Tacos, Enchiladas, Tamales, Tostadas

Pork Tinga Tacos | Print |
(11 votes, average 4.09 out of 5)

Serves 4 to 6

  • 1 ½ pounds lean, boneless pork shoulder, trimmed and cut into 1 ½ inch cubes
  • 1 tablespoon vegetable or olive oil
  • ½ cup Negra Modelo Beer
  • 1 pound (about 5 medium) red-skinned potatoes, quartered
  • 1 large white onion, sliced ¼ inch thick
  • 1 can (28 ounces) diced tomatoes with their juices (preferably fire-roasted)
  • 1 cup Frontera Chipotle Salsa
  • 1 teaspoon Worcestershire Sauce
  • Salt
  • ½ cup crumbled Mexican queso fresco or farmers cheese
  • 1 ripe avocado, pitted, flesh scooped from skin and diced
  • Warm corn tortillas
  1. Pat pork dry with paper toweling.
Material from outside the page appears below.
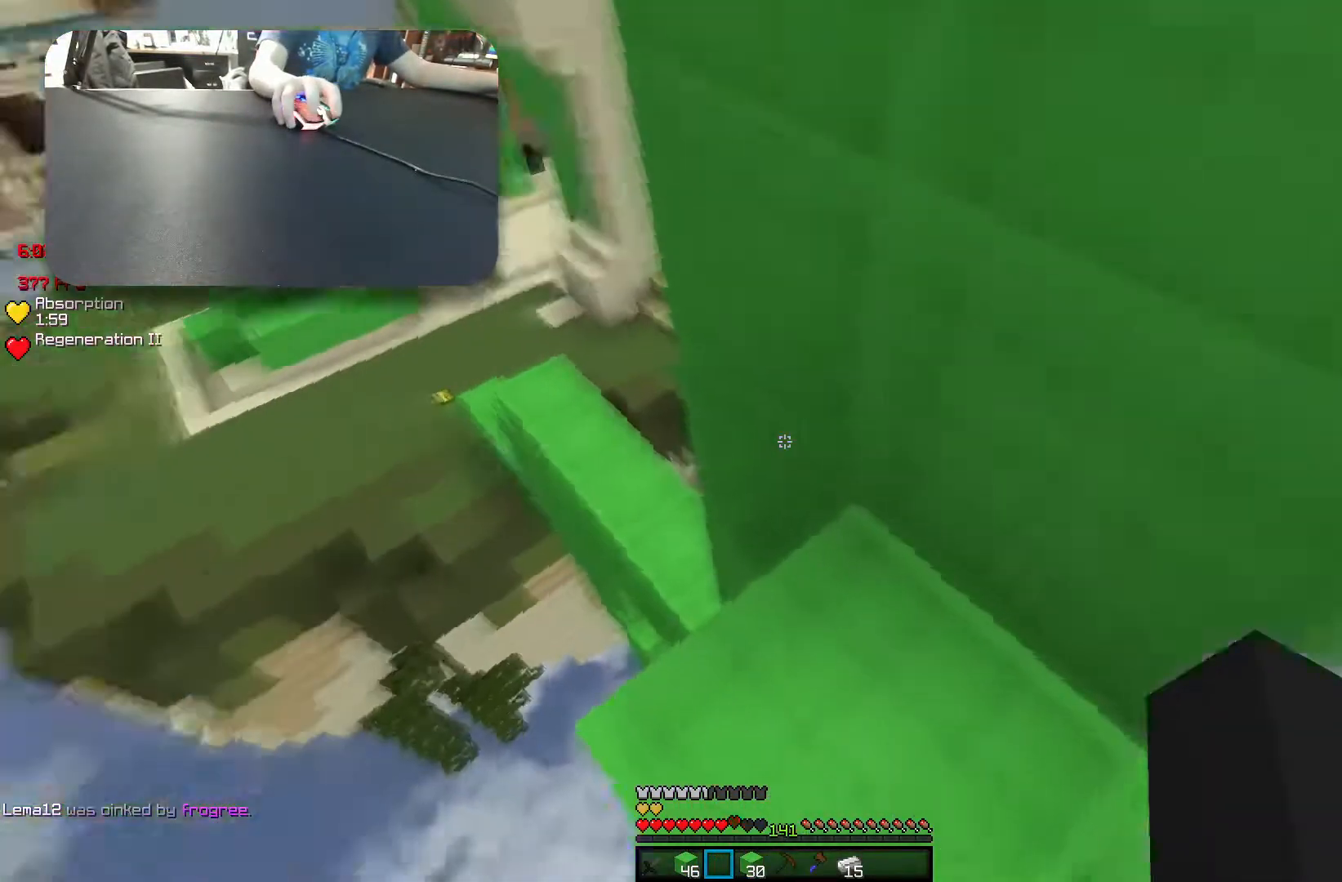
{"keys": [], "events": []}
Heat the oil in a large, nonstick skillet until hot. Add the pork in a single, uncrowded layer. Cook, turning until brown on all sides, about 6 to 8 minutes. Remove pork to a plate as it browns. Pour Negra Modelo into pan and boil gently while scraping up all the browned bits from the pan.
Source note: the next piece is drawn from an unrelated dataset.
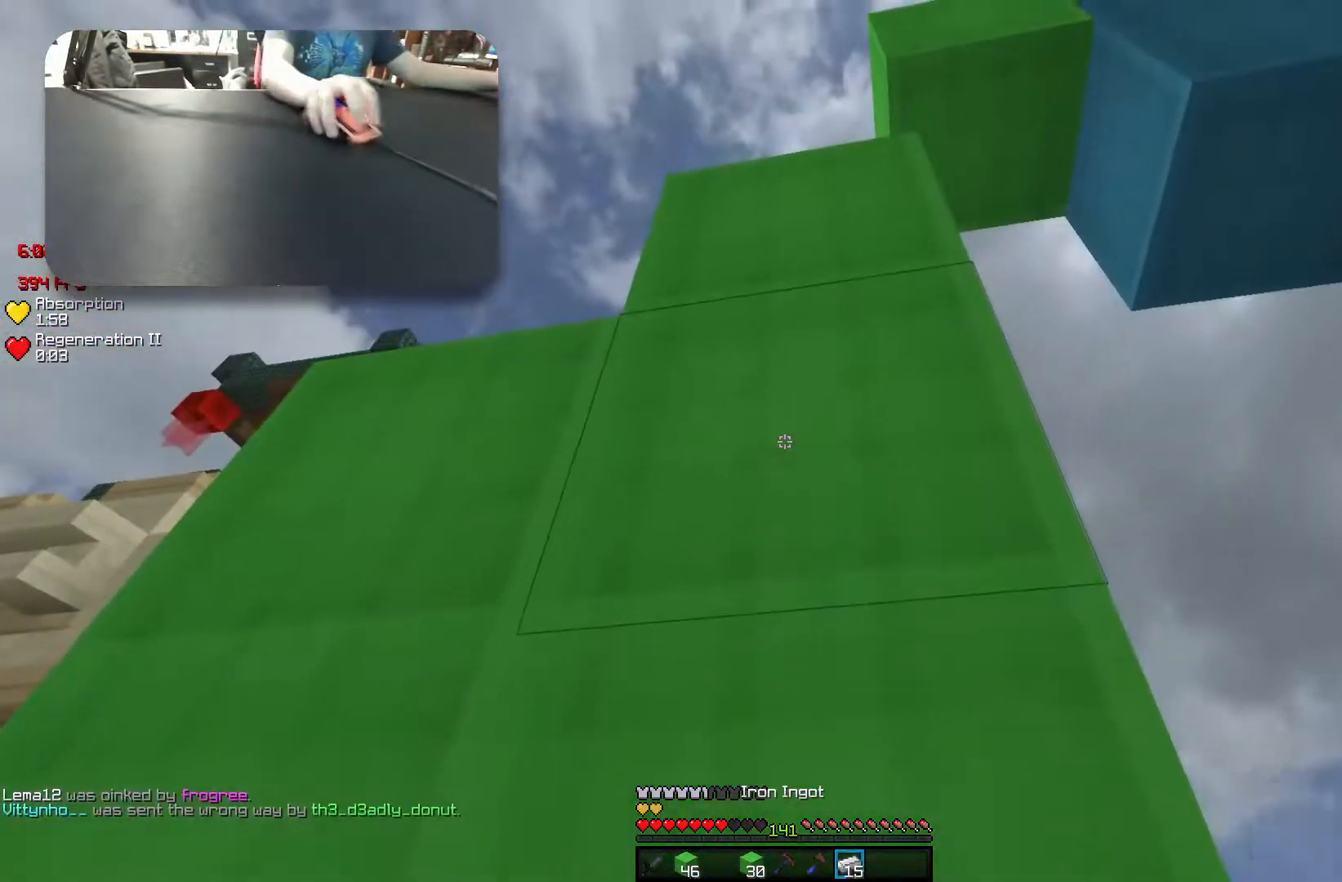
{"keys": ["a"], "events": [[433, "a", "down"]]}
  2. Put browned pork and pan juices into a slow-cooker. Add the potatoes.
  3. Combine the onion, tomatoes, salsa, Worcestershire and ½ teaspoon salt in large bowl. Mix well. Scrape the mixture into the slow cooker and stir to mix thoroughly. 
  4. Cook for 6 hours at the highest temperature.  After 6 hours, gently stir the tinga.  If it seems really thick, add a little water.  Taste and season with salt. 
  5. Serve the pork tinga in a large bowl, sprinkled with fresh cheese and diced avocado. Pass warm tortillas for making tacos.